Jo Henley’s New Album Review “Burning down the Dark”

October 28, 2016

Uncategorized

benlee3

Burning Down the Dark

The latest and perhaps the greatest Jo Henley album to date. (And I will always call them albums) Campolieto authors a novel  on this one, bringing to life  characters lost in all levels of depression and angst. Campolieto’s new sketches are brilliantly illustrated by the unleashed strings of master guitar maker and player, Ben Lee. Tim Lynch pushes the faders at The Recording Studio in New York  producing nine  highly polished gems of music and literature in this epic New Roots release.  The album unveils rock classics, bluegrass standards and endearing sad songs that will manipulate your emotions and stimulate your imagination for years to come.

The opening scene is right out of an action thriller.

Burning down the Dark.” Dancing keys, static, feedback and the analog crackle of a vintage amp  ignite  the data fuse  in the brain giving a brief warning benlee2to  the on coming “slew of despond” like fouled syntax that are about to deluge the mind and spirit.  Out of nowhere Ben Lee’s  heavy metal dyad along with the  legendary  Tony Markellis’s bass, floods the speakers and launches the listener into a full blown musical angst cloaked in this heavy duty  new roots rock score.  Burning down the Dark  launches  the album out of the gate  with  instrumental language depicting the powerful and devastating effects of the sudden onslaught of anxiety.  The mastery of guitarist  Ben Lee is showcased in this hard driving rock anthem incorporating Lee’s  entire guitar collection  including a lap steel and his amazing signature hand made  Lee guitar original. Tortured strings, intoxicating high volume feedback and jarring sound affects evolve  with world class riffs and distortion to create a hauntingly familiar  feel that falls somewhere between a Three Doors Down ballad  and a Steely Dan record yet remains completely original and fresh.  Campolieto harnesses his wordsmith genius and puts together perhaps the rocking-est Jo Henley song to date.  Burning down the dark is no easy task in the mind or the studio. A super song for the ages. An instant favorite that begs to be played at a 100,000 watts in front of a crowd of ten thousand frenzied fans.  Burning down the dark illustrates the human  angst  with words and music and  then relieves all  in one fell swoop. A stellar rock and roll standard.

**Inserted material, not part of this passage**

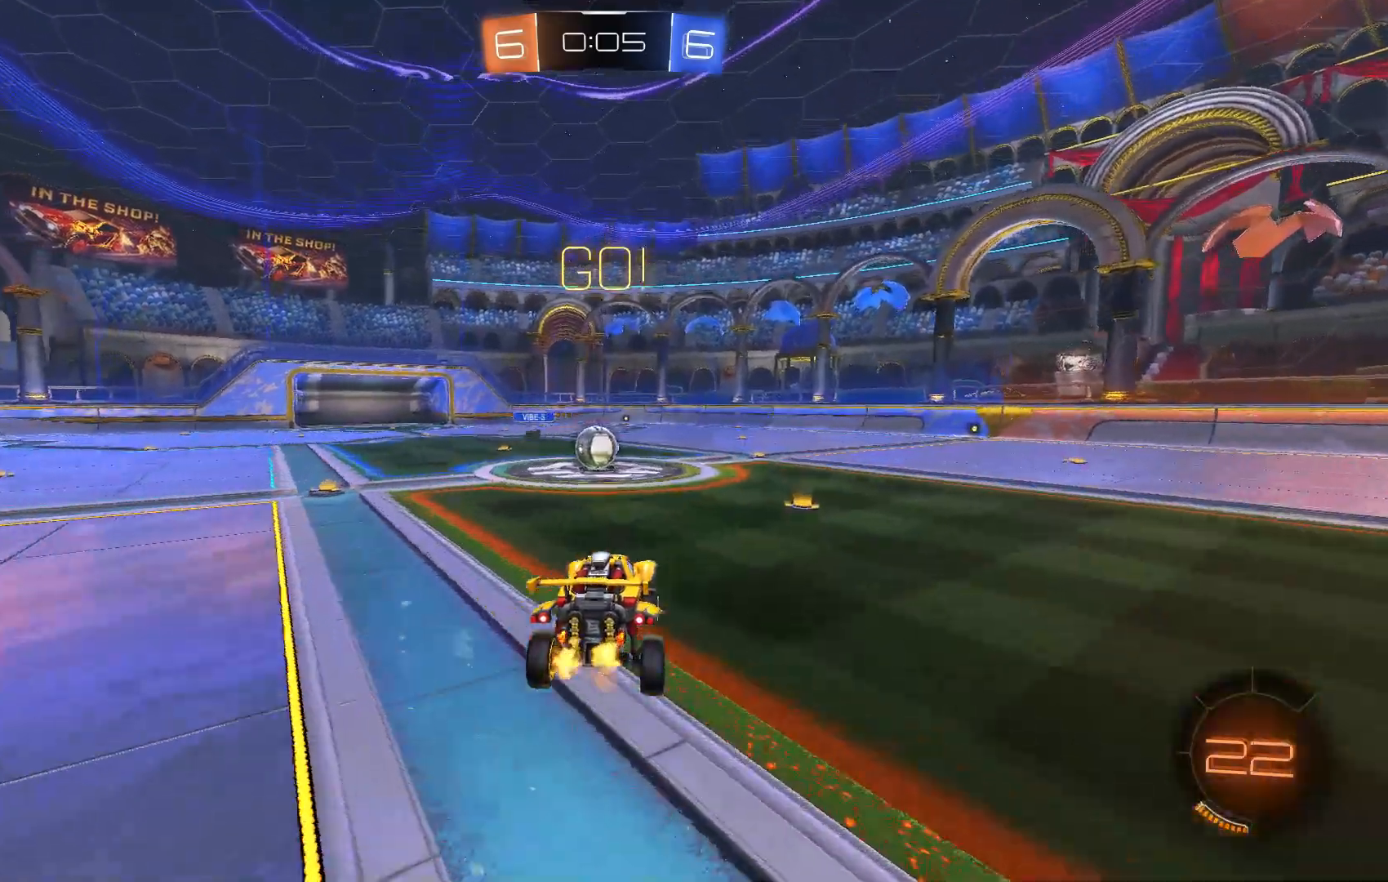
{"dt_ms": 500, "buttons": ["R2"], "left_stick": "center", "events": [[67, "left_stick", "center"], [300, "A", "down"], [333, "left_stick", "left"], [467, "A", "up"], [467, "left_stick", "center"]]}
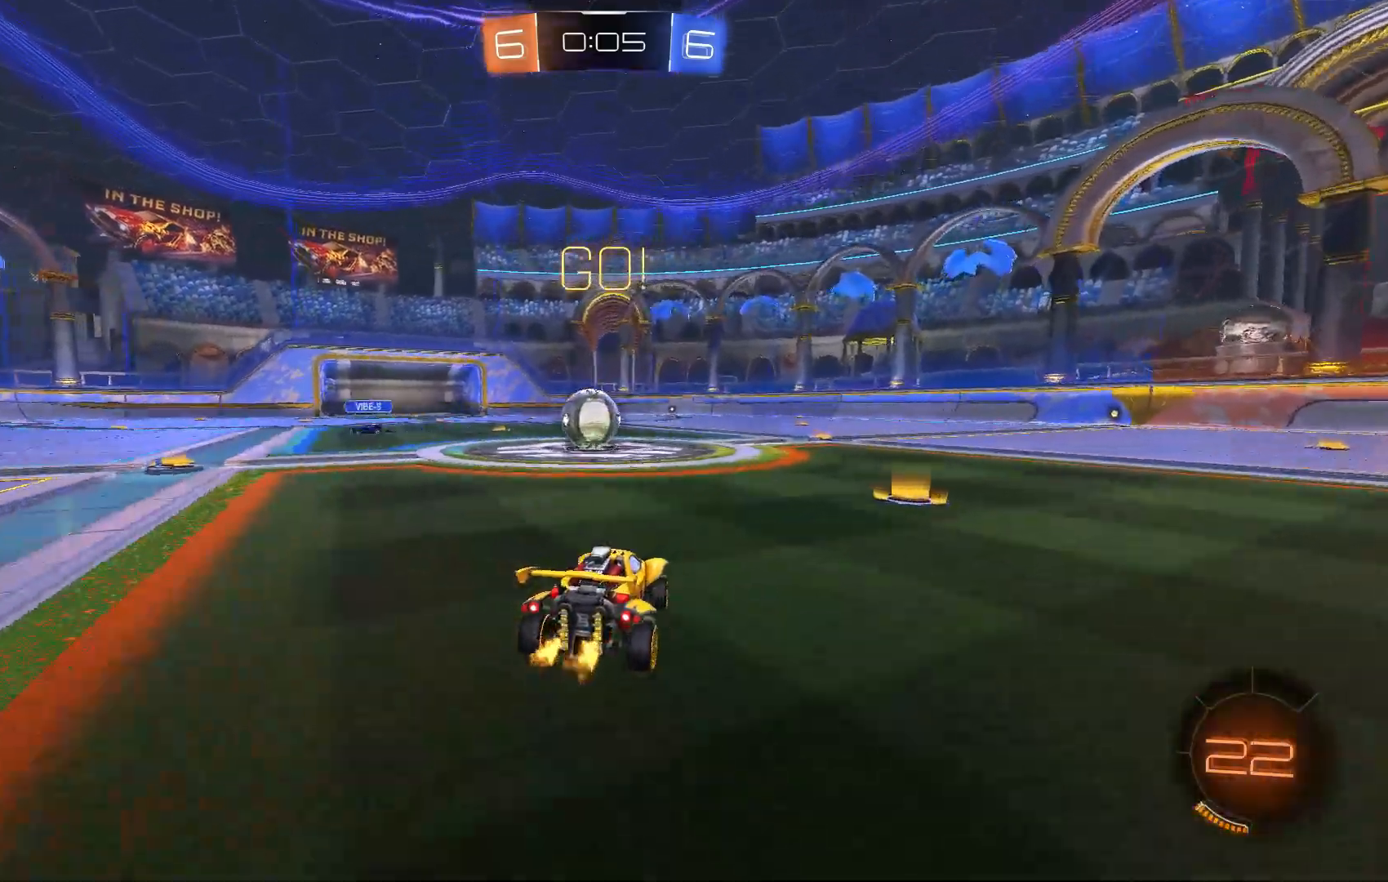
{"dt_ms": 500, "buttons": ["R2"], "left_stick": "center", "events": [[33, "R2", "up"], [133, "R2", "down"]]}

Ghost between my bones. This live-show favorite  decked out with cosmetics from the studio surgeon,  master recording artist, Tim Lynch, at The Recording Company in New York creates one of the best Jo Henley tunes ever. Campolieto’s way with words is nowhere demonstrated better than this metaphorical wonder. “Gutted to the studs I’m caving in” is a great line that describes the utter despair and emotional injury to this character who is reaching out for understanding amidst a cloud of  futility  .  Feeling as worthless as “a missing page from a missing book” yet dressed in great rock and roll riffs, rolling bass lines and habitual chorus. A house of cobwebs,  boarded up windows and ghosts  barely held up  by a skeleton frame  are the vivid and brilliant metaphors of a broken mind, soul and body. Ben Lee colors in the sketch with an uplifting major key that provides the perfect cover this  brutal lament in disguise.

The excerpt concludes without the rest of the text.